::: Texte de la page

Fiche de présentation

SOULAGES, Pierre

né le 24 décembre 1919 à Rodez, Aveyron, France ; 1938-1939, admis au concours d'entrée des Beaux-Arts de Paris et ne s'y inscrit pas à cause de son académisme ; 1940-1941, mobilisé aux armées ; 1942, Beaux-Arts, Montpellier ; 1942, travaille comme viticulteur ; 1946, s'installe à Courbevoie et devient peintre "professionnel" ; 1948, à Paris ; 1959,  à Sète ; 1992-1994, interrompt de peindre pour se consacrer aux vitraux de Conques.
localisaion , Musée Soulages, Rodez ou SP

Type(s) : Artiste

Technique(s) : Peintre

Présentation : En 1946, Peinture, des traits d'amande et d'orbe frappent des assemblages diagonales de poutres au-delà desquelles des géométries de tons sourds forment le fond selon l'artiste, il en aurait peint 300) ;  En 1950, le premier plan disparait, Peinture, (LMK), mais des trous de lumière apparaissent dans le "mur" du second plan. Ainsi, des petits papiers de 1947 aux immenses toiles de noir pur de 1979, il développe un style tragique de formes en poutres et de couleurs limitées au marron, au bleu d'encre et au noir qui le rend universellement connu dès la trentaine. Il se situe dans l'abstraction* lyrique expressionniste*, même s'il le récuse.

::::::

- À faire: D'après la fiche sur Pierre Soulages, chaque phrase suivante est-elle juste ? Répondez oui ou non et citez les mots de la fiche qui le montrent. 1. Après avoir été admis aux Beaux-Arts de Paris, il s'y est inscrit. 2. De 1992 à 1994, il a arrêté de peindre pour travailler aux vitraux de Conques. 3. Il accepte d'être rangé dans l'abstraction lyrique expressionniste.

::: Extraits de données

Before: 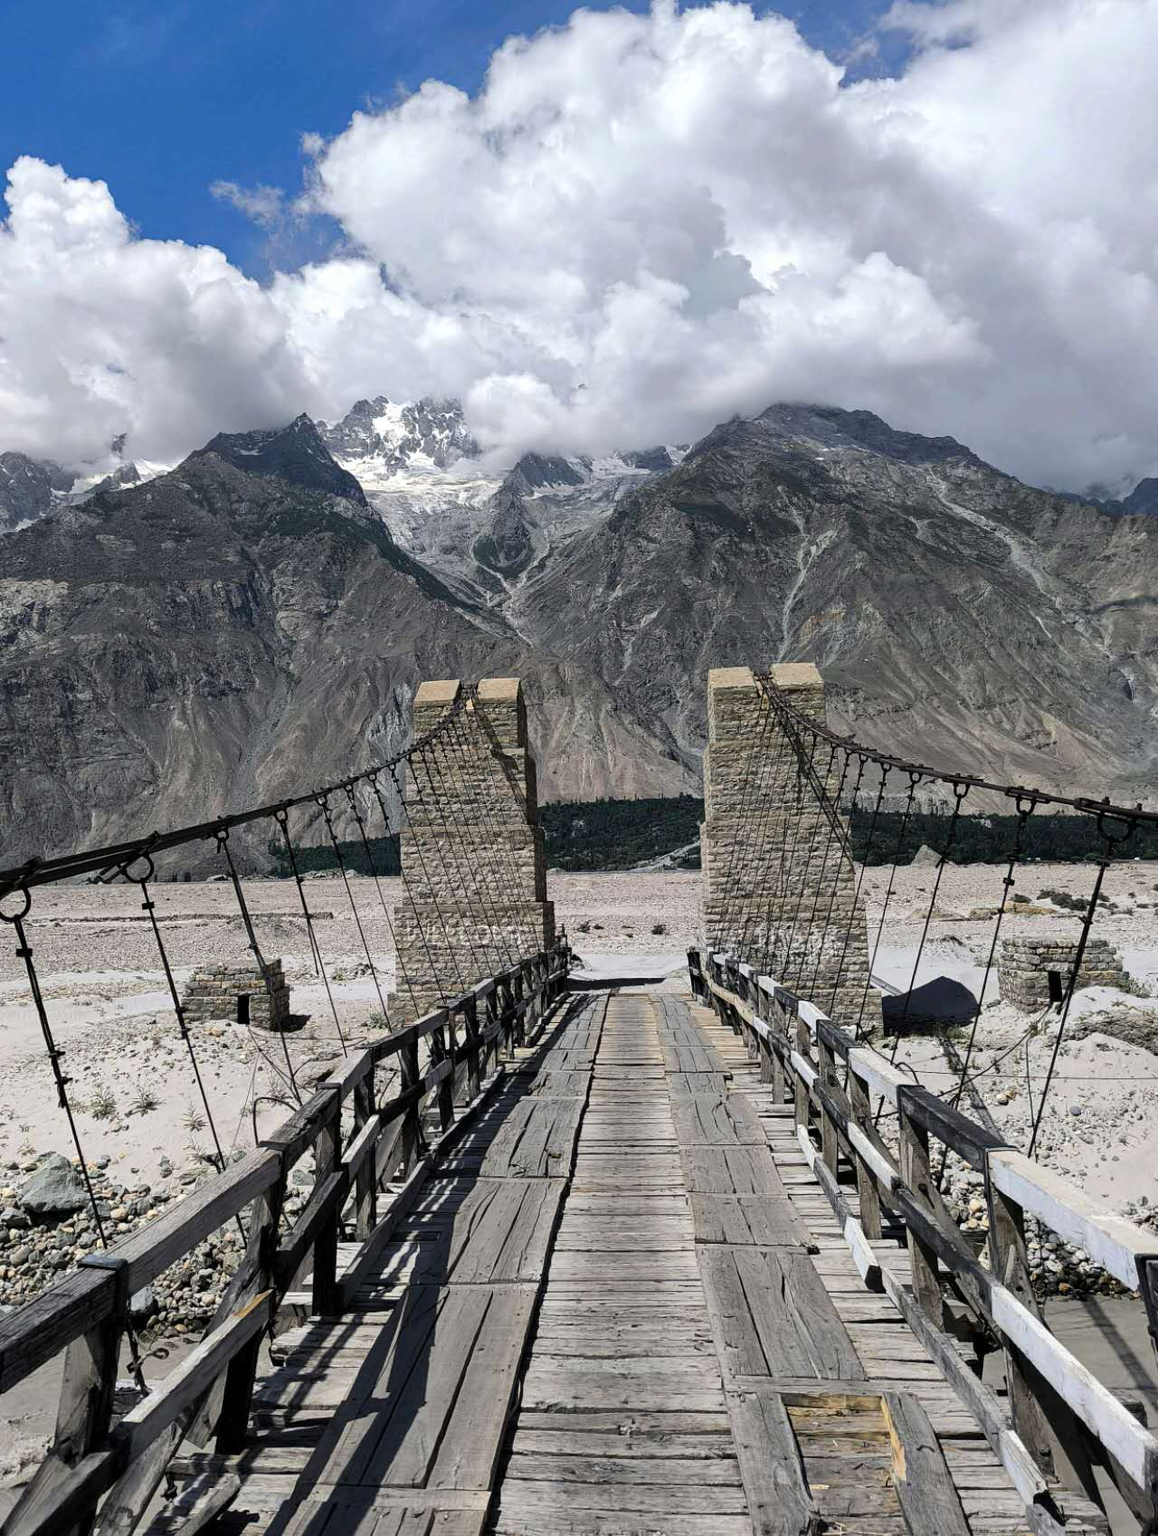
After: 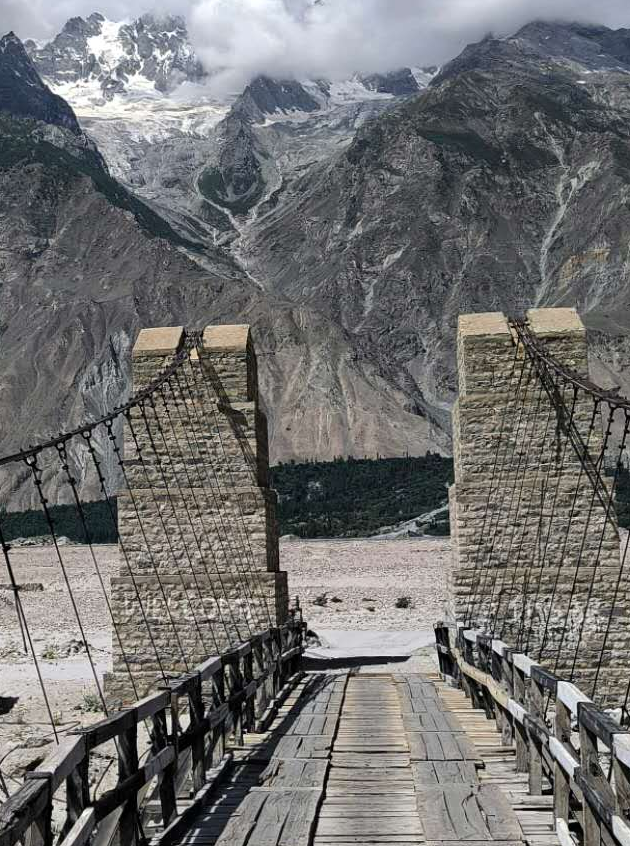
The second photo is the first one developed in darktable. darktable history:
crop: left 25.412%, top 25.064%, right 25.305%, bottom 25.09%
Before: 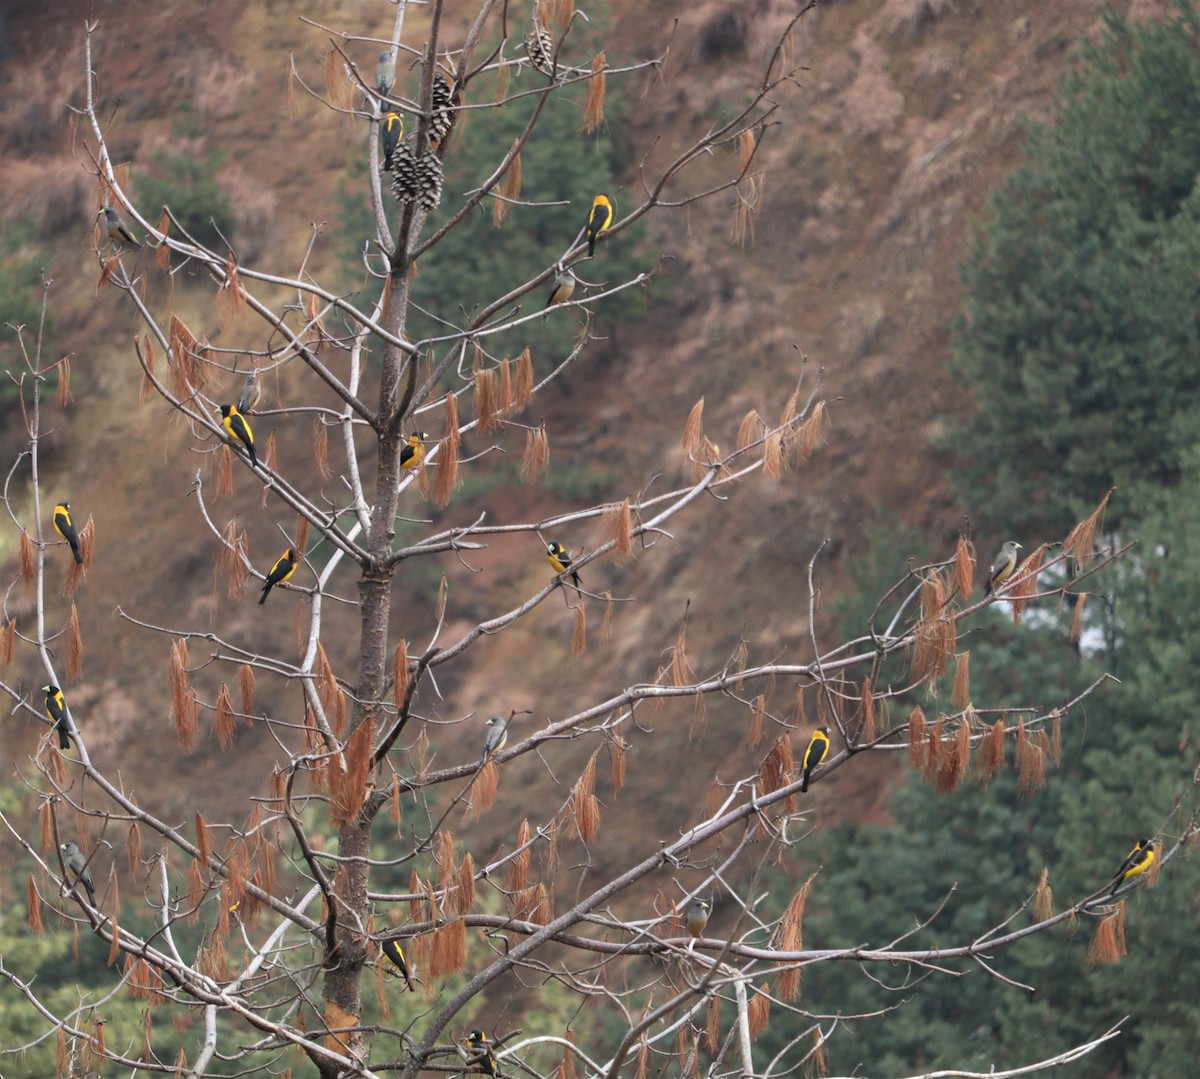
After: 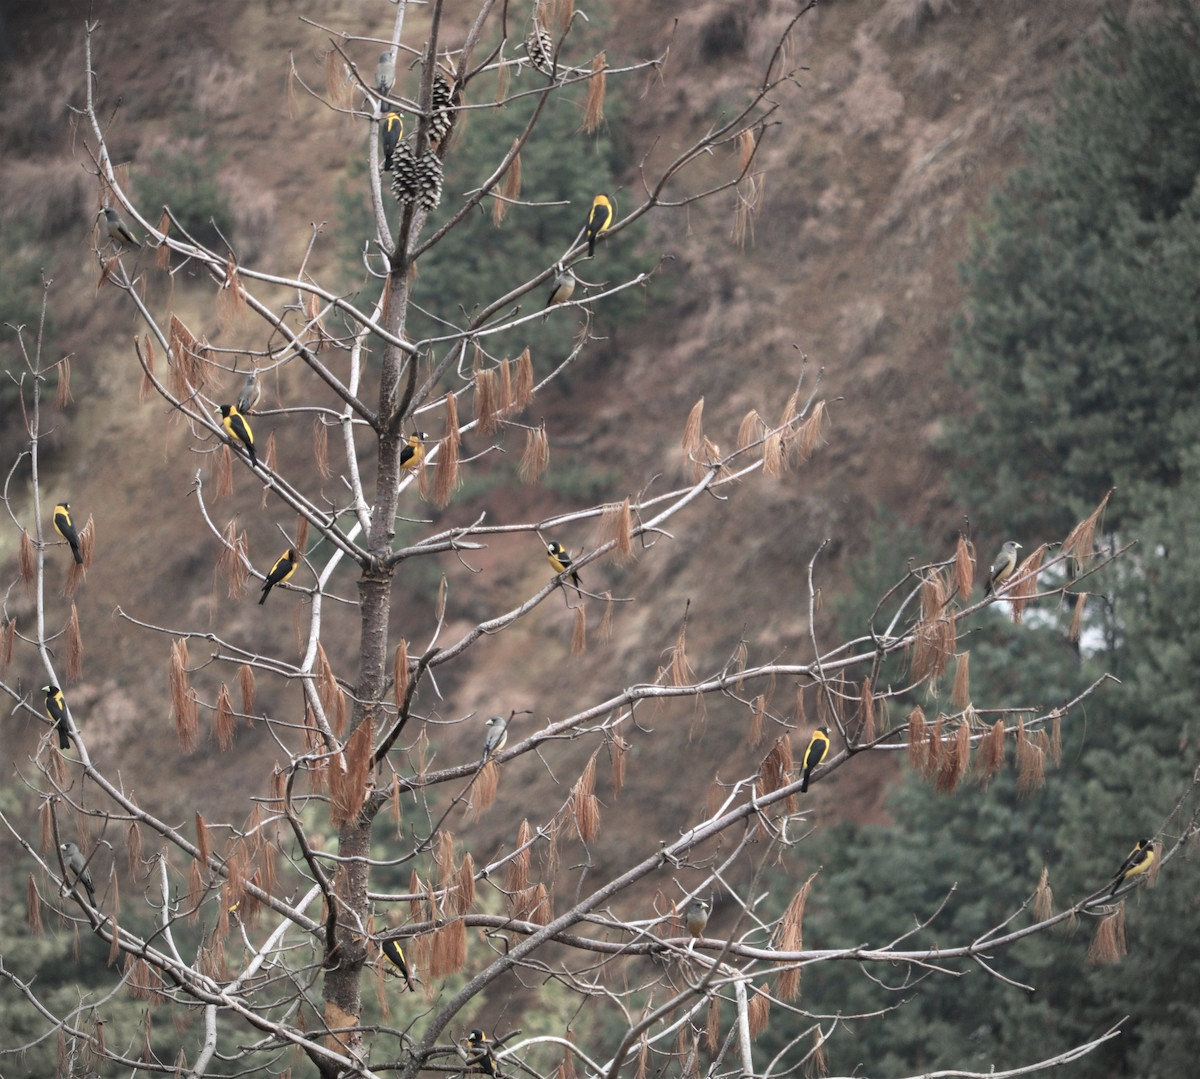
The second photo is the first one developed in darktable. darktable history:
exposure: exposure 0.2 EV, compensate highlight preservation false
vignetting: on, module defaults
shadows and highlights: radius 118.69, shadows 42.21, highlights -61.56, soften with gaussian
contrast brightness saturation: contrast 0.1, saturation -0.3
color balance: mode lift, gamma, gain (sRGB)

::::::
::: Extraits de données

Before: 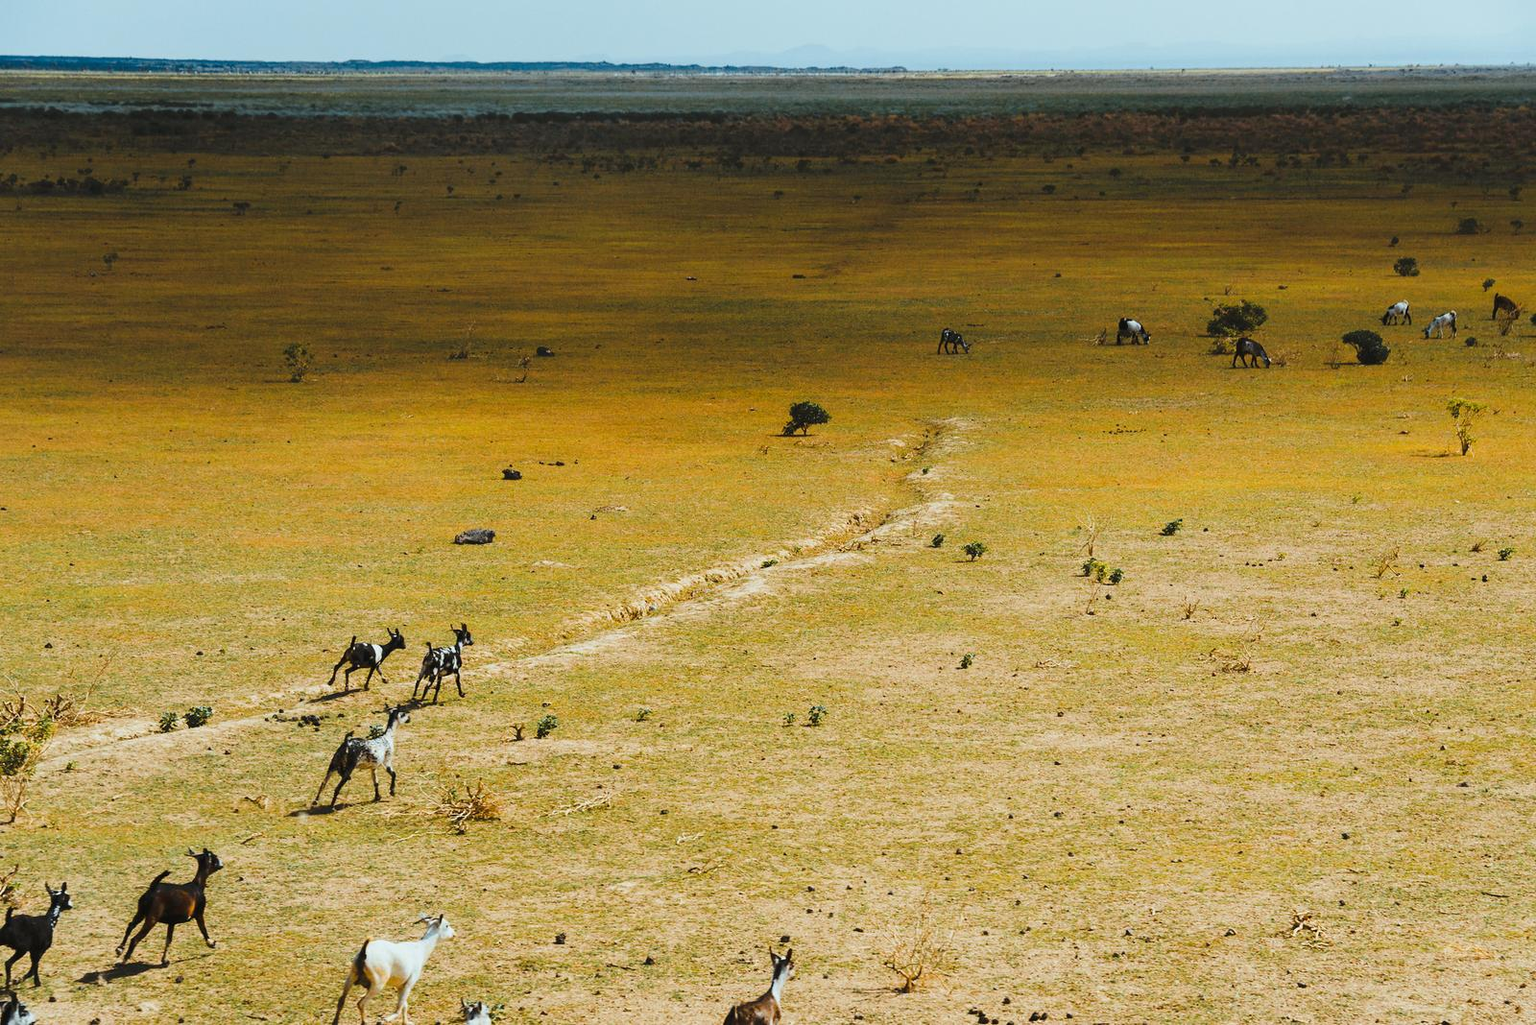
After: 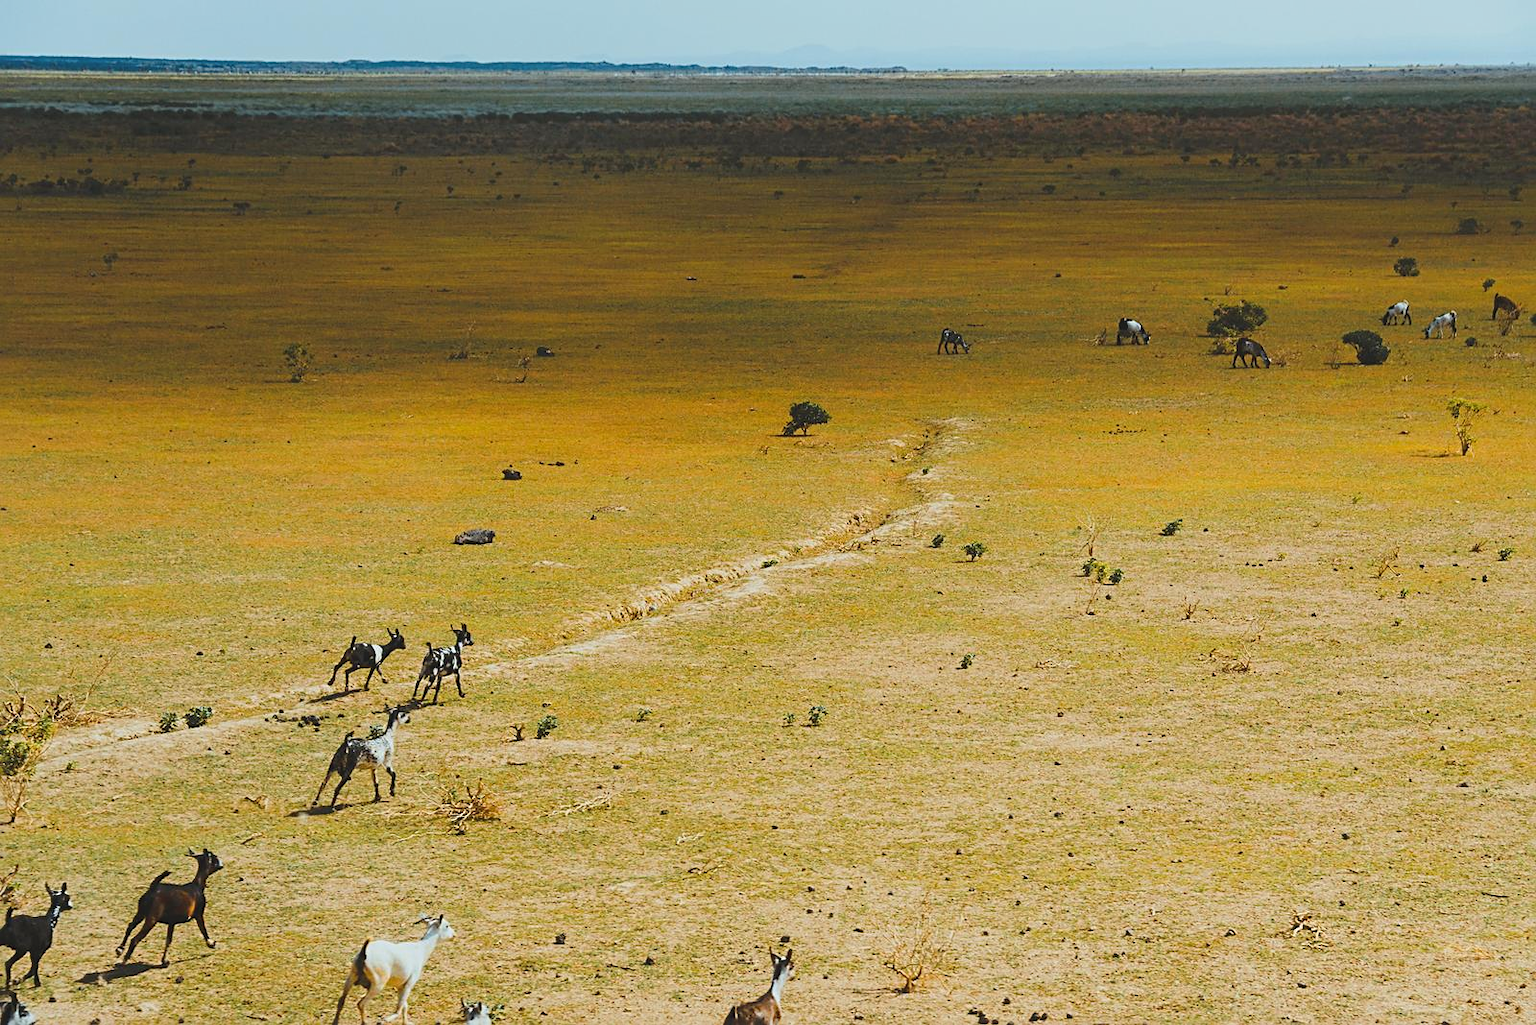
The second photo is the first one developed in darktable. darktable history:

::::::
::: Extraits de données

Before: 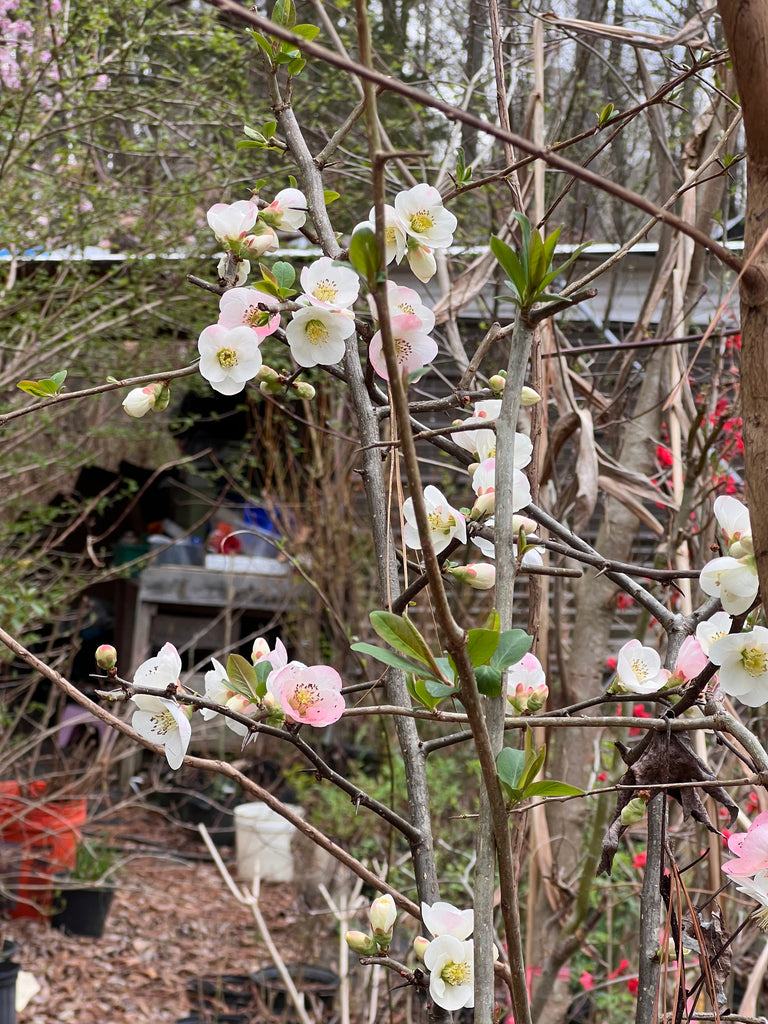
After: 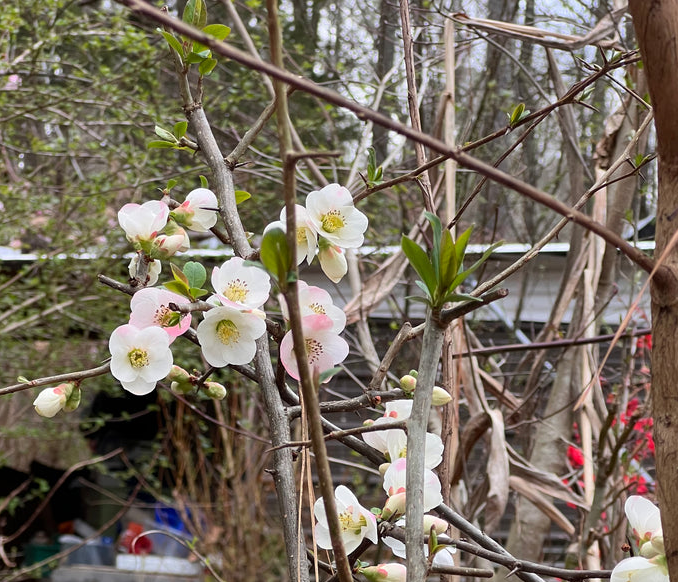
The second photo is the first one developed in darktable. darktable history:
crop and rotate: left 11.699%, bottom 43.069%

::::::

- Réponse:
1. Non : « admis au concours d'entrée des Beaux-Arts de Paris et ne s'y inscrit pas à cause de son académisme ».
2. Oui : « 1992-1994, interrompt de peindre pour se consacrer aux vitraux de Conques ».
3. Non : « même s'il le récuse ».